The legislature has no power to authorize the exercise of the right of suffrage, at the biennial elections of state officers, by electors who are not present at the polls either because of absence from the municipality in which the election is held or because of physical disability. The foregoing limitation has no application to legislation providing for the election of presidential electors. The duty of the supreme court to furnish advisory opinions is not limited to questions which may be adjudicated by the courts of the state. The validity of an election of a senator or a representative in congress which depends upon votes given by proxy is so doubtful that the court is unable to advise that legislation so providing would be valid.
The inquiry submitted is whether in the absence of power expressly given by constitutional amendment the legislature has power to provide as proposed. That such power does not exist was settled nearly fifty years ago not only in this state but in others with similar constitutional provisions as to all offices created by the several state constitutions.

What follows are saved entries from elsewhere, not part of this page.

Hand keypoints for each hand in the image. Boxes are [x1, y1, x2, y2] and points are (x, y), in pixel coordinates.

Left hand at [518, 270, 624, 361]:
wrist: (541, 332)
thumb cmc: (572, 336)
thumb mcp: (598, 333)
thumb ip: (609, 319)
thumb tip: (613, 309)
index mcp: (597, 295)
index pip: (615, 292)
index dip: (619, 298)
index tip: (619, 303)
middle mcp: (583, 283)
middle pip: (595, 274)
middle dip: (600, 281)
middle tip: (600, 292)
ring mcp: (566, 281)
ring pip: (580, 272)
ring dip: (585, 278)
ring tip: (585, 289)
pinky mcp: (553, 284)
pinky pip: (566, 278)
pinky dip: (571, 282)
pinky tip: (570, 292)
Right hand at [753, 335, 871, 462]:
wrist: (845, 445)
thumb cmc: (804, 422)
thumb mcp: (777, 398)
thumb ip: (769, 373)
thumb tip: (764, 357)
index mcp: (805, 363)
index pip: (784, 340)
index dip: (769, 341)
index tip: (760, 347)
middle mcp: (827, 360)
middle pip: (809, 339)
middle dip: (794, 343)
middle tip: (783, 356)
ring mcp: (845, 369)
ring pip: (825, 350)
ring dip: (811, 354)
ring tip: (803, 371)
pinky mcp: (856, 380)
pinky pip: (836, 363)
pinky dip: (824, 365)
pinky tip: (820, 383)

My pending supreme court case question is—the courts have determined over a dozen times in earlier cases that legislature cannot alter or amend the mandatory election law provisions of the Constitution of N.H.

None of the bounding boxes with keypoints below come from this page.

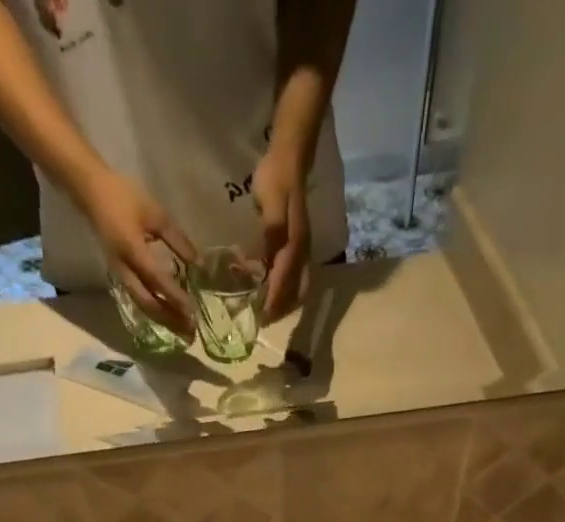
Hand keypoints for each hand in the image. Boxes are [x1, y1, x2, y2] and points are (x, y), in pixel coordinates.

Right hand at [77, 169, 196, 333]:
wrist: (91, 192)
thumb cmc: (124, 197)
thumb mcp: (156, 214)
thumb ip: (177, 240)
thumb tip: (198, 263)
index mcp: (133, 251)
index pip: (158, 281)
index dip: (176, 298)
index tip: (194, 312)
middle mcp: (125, 269)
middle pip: (149, 304)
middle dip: (170, 319)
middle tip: (191, 331)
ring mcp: (120, 275)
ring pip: (143, 306)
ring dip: (163, 319)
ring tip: (182, 329)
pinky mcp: (119, 277)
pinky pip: (138, 300)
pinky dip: (154, 311)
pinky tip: (167, 316)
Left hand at [252, 147, 310, 321]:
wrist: (290, 157)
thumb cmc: (276, 179)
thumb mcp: (270, 204)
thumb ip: (271, 232)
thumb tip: (267, 263)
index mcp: (294, 246)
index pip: (284, 282)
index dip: (273, 302)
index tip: (261, 318)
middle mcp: (302, 252)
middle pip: (295, 291)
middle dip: (281, 308)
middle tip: (263, 320)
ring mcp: (302, 249)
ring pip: (297, 286)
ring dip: (284, 301)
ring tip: (267, 311)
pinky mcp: (299, 245)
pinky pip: (295, 276)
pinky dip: (285, 289)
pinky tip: (272, 289)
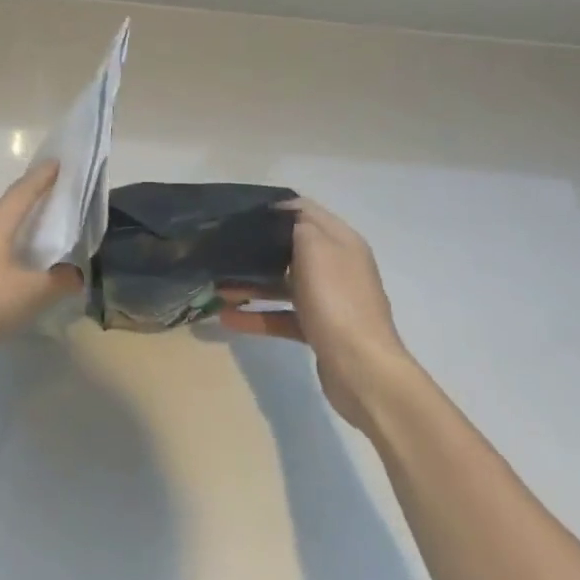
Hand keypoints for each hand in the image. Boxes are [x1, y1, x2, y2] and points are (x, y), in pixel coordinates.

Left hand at [0, 163, 83, 365]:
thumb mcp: (28, 295)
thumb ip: (57, 282)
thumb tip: (75, 274)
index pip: (25, 189)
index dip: (43, 176)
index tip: (57, 162)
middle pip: (6, 205)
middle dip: (28, 202)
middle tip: (51, 206)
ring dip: (11, 229)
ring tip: (32, 241)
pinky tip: (5, 271)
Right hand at [219, 198, 414, 430]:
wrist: (363, 370)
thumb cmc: (336, 300)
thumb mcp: (314, 247)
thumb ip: (297, 224)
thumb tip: (283, 214)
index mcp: (341, 242)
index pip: (305, 211)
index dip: (275, 208)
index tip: (240, 213)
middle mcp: (337, 266)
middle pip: (291, 248)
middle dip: (257, 248)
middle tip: (223, 247)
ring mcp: (329, 300)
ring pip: (283, 284)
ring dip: (251, 284)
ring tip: (217, 287)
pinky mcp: (319, 330)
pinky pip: (282, 316)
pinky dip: (257, 316)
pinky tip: (228, 318)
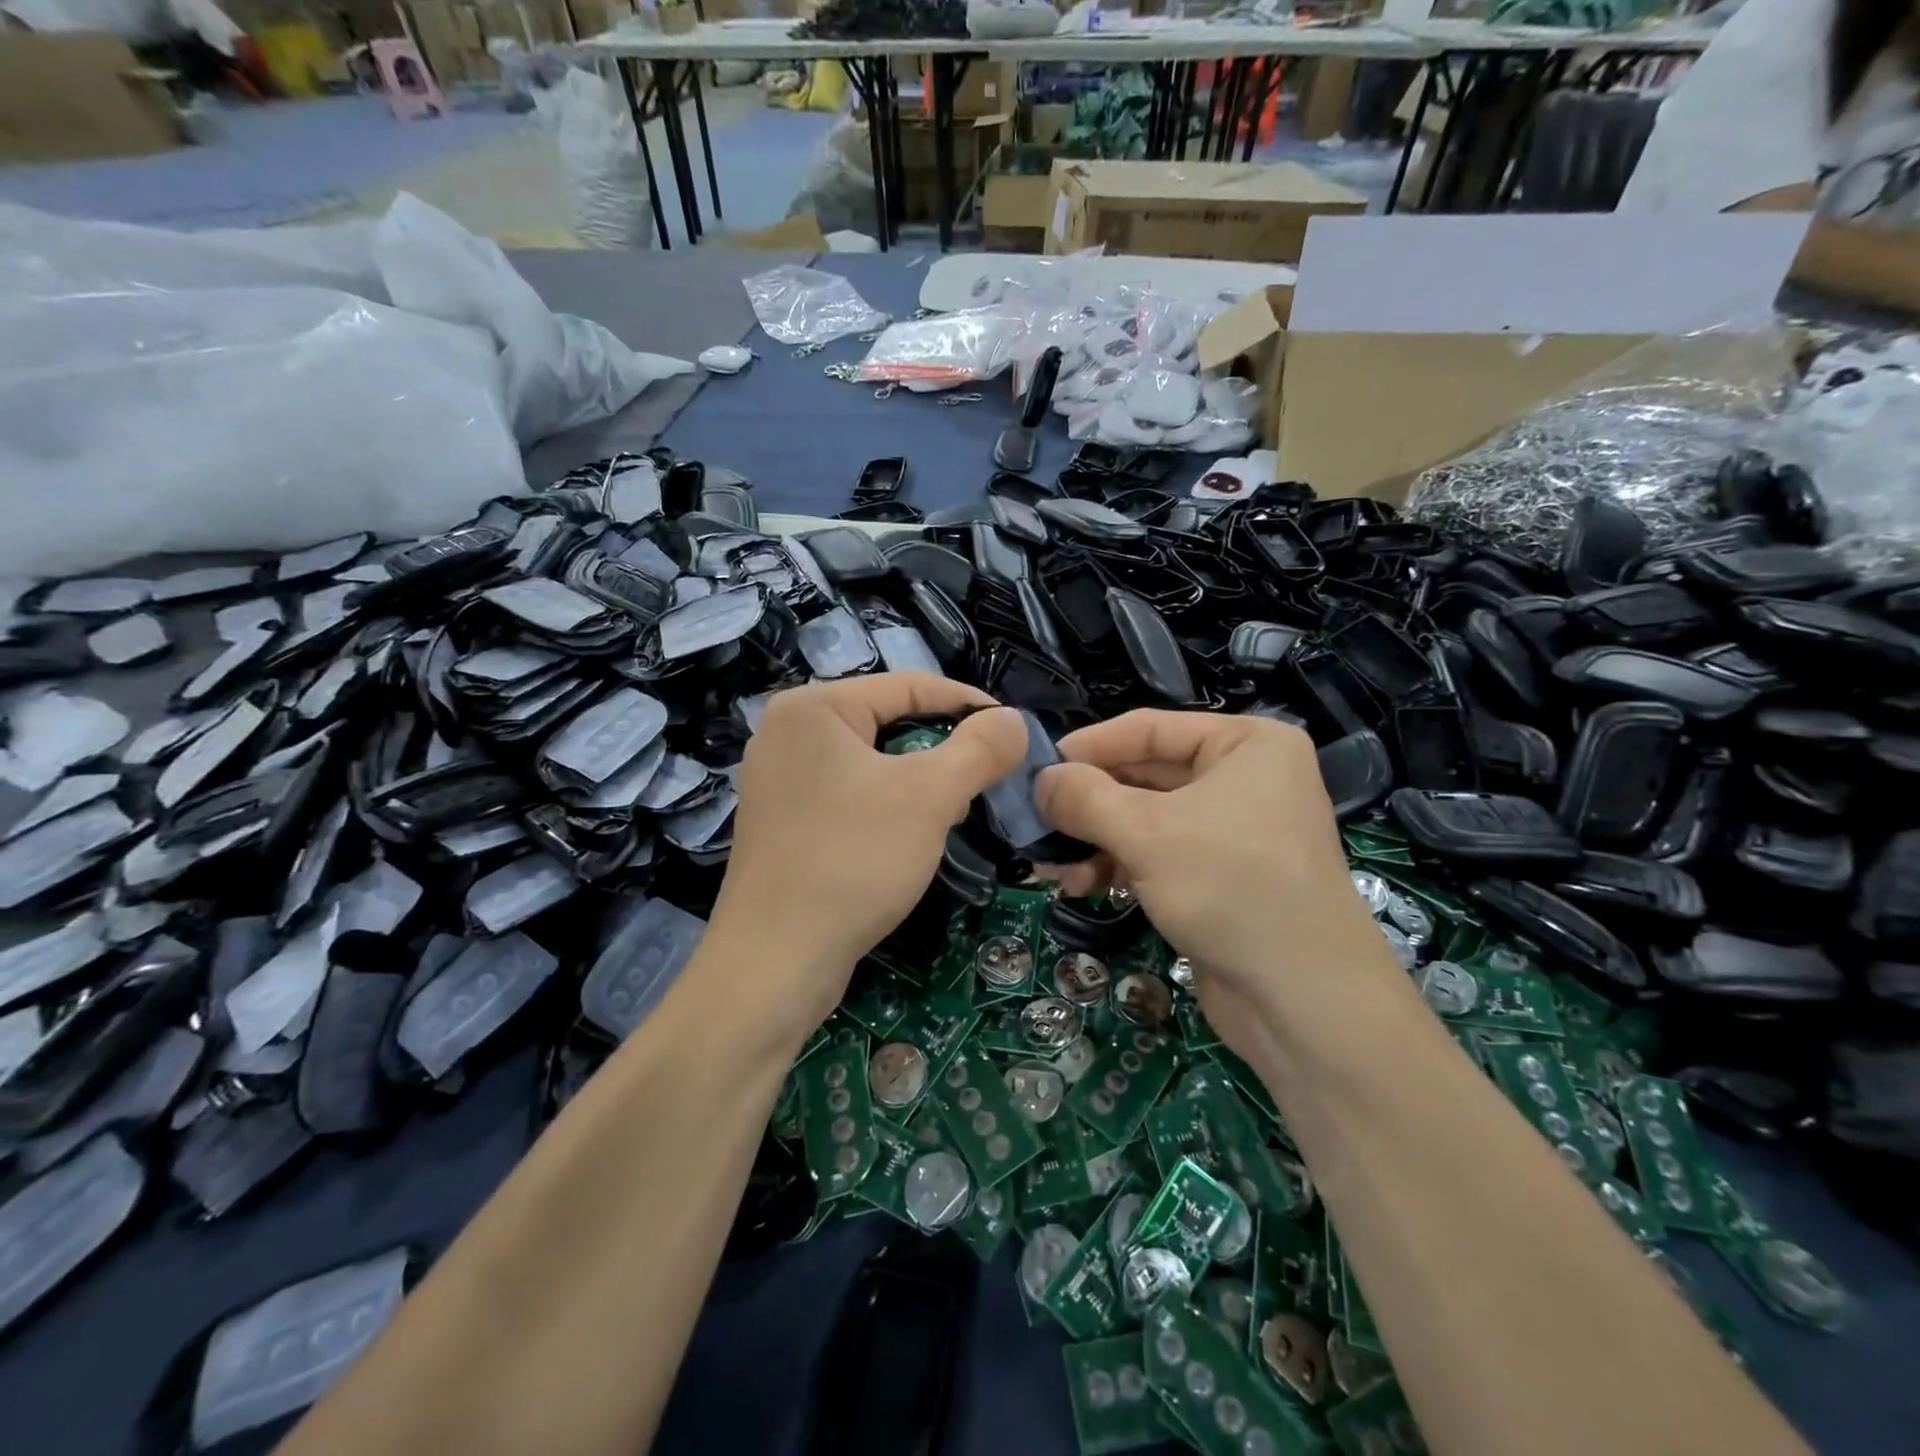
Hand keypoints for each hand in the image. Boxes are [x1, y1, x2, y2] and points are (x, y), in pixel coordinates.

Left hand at [709, 674, 1027, 1042]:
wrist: (775, 962)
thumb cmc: (853, 860)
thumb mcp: (930, 797)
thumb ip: (979, 749)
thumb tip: (1014, 721)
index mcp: (814, 707)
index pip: (908, 685)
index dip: (967, 703)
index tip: (1012, 729)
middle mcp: (788, 733)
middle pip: (888, 723)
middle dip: (942, 750)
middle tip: (983, 780)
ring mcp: (780, 780)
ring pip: (872, 763)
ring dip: (919, 783)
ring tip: (951, 813)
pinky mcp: (783, 822)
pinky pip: (850, 795)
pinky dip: (887, 807)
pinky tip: (907, 839)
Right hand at [1032, 711, 1403, 1061]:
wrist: (1304, 1001)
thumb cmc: (1230, 888)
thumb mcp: (1146, 833)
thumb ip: (1084, 798)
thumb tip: (1038, 780)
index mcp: (1246, 744)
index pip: (1148, 729)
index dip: (1087, 747)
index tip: (1034, 769)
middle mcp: (1243, 779)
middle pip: (1143, 776)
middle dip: (1086, 803)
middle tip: (1032, 821)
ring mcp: (1232, 830)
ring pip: (1144, 820)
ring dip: (1094, 839)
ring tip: (1050, 864)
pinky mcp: (1219, 876)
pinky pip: (1157, 854)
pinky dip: (1118, 865)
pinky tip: (1080, 885)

[this includes by expanding absentee voting, use of unreliable voting machines, 2024 purchase of non-secured electronic voting machines, doing away with voter-official inspections of absentee envelopes, and student and non-inhabitant inclusion with or without proper identification, AND whatever hanky-panky these career politicians can think up along with their Dominion, Accu-Vote and other corporate affiliates) …
These practices and patterns to improperly alter fair and equal voter rights – all require Constitutional amendment. So, does the legislature now have the power to alter state voting law by legislation? They claim before the NH Supreme Court that they may exercise “permissible legislative judgment.” Quoting Chief Justice Gordon MacDonald:
“I don’t understand what that term means. How is a permissible legislative judgement permissible if it exceeds the authority of the Constitution?
(See oral arguments starting at the 17min. mark): https://livestream.com/nhjb/events/10715419/videos/238780602
I submit the legislature has no such authority or power. This question has long been settled in various ways that the legislature and the state politicians may not ‘work around’ the mandatory constitutional requirement. Their power does not exist, and this question was settled more than one hundred fifty years ago — not only in this state but in others with similar constitutional provisions as to all offices created by the several state constitutions.